Above all, the museum does a fine job of conveying the history of the beleaguered Parthenon, which, over the course of its long life, has been a temple to Athena, a church, a mosque and one of the world’s biggest pieces of tourist bait. (It’s even been a backdrop to one supremely cheesy,  lite music pianist.) Inside the penthouse gallery, a digital recreation recounts this storied life, showing early Christians on scaffolding hacking away at the heads of ‘heathen’ gods with sledgehammers. There are also explosions, implosions, and the construction of a mosque and minaret within the hilltop ruins. (Talk about adaptive re-use!). But the greatest venom is saved for the nasty Lord Elgin, who is described as having “violently removed” the friezes.

The Bernard Tschumi-designed museum has evaporated, with a gazillion-dollar gesture, all of the rationalization by the Brits about why London, not Athens, is the right place for the friezes. The splendid new palace to art has climate control to shield the contents from Athens’ famous smog, as well as state-of-the-art everything. It’s got context in the nearby placement of the many centuries-worth of Greek art that culminated in the Age of Pericles, and most of all it’s got LOCATION, LOCATION, LOCATION.  Not to overlook the fact that the friezes were the victims of a cultural rape; it’s nice to reverse such situations.  And to those who cry, “Scary precedent!” we say that we don’t think St. Mark’s Basilica will have to return the four bronze horses to Constantinople anytime soon.  Let’s take it case by case, shall we?

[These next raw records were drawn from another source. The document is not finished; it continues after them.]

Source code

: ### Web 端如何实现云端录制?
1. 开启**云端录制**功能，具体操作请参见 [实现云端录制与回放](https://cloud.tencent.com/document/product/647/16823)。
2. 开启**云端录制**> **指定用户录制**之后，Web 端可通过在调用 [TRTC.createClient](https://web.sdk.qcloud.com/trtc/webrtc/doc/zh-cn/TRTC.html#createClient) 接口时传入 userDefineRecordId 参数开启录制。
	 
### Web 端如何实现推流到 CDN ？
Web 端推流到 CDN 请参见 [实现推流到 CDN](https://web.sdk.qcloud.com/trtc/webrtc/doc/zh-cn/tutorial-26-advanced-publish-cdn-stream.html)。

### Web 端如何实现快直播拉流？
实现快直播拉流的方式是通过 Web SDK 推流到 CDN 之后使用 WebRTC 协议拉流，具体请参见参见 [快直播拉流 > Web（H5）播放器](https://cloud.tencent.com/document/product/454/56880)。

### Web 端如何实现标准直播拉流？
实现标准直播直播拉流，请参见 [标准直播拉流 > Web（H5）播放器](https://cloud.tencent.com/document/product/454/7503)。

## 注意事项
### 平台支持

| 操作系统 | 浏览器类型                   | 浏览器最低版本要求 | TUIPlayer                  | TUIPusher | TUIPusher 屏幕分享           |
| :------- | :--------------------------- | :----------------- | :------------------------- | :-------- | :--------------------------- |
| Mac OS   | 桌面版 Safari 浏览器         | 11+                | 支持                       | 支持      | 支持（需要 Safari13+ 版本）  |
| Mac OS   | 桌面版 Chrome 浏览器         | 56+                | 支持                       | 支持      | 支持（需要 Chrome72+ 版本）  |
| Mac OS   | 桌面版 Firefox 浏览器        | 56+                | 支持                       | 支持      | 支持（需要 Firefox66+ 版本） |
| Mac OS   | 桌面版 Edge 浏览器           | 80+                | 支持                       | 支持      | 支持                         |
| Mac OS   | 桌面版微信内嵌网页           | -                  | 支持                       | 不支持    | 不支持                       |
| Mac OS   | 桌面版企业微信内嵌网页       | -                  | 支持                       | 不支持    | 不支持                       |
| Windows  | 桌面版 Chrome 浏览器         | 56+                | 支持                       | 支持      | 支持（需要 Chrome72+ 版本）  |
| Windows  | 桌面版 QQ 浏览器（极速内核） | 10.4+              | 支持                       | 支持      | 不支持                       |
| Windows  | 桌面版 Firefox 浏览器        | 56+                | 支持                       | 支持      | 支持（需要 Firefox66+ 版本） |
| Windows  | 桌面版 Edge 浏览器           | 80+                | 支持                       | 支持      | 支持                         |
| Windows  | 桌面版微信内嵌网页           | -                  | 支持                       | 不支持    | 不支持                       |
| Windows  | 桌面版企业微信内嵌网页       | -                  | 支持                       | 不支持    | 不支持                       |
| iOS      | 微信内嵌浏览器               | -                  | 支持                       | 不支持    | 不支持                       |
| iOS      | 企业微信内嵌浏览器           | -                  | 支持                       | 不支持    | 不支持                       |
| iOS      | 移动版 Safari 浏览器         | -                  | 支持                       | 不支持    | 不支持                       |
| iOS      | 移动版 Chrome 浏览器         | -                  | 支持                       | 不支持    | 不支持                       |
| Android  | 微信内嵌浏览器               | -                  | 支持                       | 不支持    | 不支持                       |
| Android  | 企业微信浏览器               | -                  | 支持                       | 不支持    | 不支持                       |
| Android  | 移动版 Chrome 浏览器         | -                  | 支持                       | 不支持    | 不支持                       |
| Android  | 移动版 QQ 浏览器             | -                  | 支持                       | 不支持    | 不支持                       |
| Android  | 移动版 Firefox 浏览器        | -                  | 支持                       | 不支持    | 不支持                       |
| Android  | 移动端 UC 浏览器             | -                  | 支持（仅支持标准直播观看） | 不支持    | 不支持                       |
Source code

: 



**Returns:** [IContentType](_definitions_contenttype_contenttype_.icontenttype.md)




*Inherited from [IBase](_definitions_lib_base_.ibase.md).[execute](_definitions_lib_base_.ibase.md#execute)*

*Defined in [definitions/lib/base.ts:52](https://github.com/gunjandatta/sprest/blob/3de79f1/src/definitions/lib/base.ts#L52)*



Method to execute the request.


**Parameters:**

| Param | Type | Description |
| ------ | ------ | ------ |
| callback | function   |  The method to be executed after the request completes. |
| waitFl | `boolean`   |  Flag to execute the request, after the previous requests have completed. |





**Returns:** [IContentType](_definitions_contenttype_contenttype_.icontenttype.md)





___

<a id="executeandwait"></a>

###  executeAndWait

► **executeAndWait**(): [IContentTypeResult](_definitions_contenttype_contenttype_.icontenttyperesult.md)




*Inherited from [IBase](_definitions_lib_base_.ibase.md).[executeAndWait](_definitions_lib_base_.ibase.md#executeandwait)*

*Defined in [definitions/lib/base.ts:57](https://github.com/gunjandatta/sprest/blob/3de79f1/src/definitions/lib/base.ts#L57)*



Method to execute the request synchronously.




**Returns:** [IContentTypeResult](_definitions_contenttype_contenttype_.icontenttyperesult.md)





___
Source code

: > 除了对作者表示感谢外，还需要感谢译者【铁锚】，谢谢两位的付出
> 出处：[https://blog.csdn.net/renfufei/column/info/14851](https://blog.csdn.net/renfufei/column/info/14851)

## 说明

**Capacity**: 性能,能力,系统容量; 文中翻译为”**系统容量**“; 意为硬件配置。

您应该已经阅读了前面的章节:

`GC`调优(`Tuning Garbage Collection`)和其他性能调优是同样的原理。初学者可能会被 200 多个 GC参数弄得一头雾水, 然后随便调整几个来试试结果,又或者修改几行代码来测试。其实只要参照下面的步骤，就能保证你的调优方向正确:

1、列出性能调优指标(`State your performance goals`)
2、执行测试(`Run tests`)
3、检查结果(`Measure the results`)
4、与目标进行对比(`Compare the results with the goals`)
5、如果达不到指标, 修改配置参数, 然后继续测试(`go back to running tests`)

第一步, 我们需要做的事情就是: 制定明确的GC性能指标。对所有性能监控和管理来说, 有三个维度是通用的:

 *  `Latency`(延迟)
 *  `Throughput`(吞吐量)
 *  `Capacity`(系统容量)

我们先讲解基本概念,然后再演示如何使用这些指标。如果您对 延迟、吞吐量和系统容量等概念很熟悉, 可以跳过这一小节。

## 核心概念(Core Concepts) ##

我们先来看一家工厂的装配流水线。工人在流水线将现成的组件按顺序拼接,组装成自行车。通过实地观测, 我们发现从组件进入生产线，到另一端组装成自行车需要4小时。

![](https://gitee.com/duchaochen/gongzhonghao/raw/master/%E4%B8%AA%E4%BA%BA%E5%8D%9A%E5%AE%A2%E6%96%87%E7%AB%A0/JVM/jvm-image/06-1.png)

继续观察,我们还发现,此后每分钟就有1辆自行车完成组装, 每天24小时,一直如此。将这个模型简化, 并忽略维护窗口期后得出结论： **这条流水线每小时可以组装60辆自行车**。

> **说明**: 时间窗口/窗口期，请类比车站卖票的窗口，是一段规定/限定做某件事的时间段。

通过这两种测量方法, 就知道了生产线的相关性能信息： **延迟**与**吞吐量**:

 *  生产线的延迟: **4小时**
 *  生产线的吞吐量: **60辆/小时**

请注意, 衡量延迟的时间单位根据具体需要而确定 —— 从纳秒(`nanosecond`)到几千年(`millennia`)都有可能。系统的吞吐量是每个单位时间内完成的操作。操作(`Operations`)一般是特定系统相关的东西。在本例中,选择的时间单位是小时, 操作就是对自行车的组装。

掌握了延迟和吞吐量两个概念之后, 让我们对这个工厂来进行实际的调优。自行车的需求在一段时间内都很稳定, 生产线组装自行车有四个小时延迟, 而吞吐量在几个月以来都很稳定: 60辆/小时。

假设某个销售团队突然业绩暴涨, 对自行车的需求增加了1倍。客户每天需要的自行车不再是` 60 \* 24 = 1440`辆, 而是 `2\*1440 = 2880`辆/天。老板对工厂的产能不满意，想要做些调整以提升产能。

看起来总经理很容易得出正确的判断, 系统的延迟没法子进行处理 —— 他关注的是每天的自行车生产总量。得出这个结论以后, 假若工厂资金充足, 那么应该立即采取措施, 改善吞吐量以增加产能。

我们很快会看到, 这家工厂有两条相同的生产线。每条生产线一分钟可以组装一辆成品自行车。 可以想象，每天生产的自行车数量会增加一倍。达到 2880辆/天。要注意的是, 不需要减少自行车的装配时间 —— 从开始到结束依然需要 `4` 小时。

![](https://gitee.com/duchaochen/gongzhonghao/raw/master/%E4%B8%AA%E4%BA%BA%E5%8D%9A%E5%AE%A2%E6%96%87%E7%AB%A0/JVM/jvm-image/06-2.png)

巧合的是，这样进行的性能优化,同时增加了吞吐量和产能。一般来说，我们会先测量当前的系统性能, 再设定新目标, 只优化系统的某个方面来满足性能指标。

Unfortunately, we were limited on the picture taking. (Photography was prohibited indoors – not that it entirely stopped us.) But, here’s a small taste on what was the ancient – and will hopefully be the future – home of the Parthenon marbles. In these galleries, the spirit of Melina Mercouri, the “hostess” with a heart o’ gold in Never on Sunday,  lives on.  As Greek Minster of Culture in the ’80s and early ’90s, she fought for the return of those rocks until the day she died.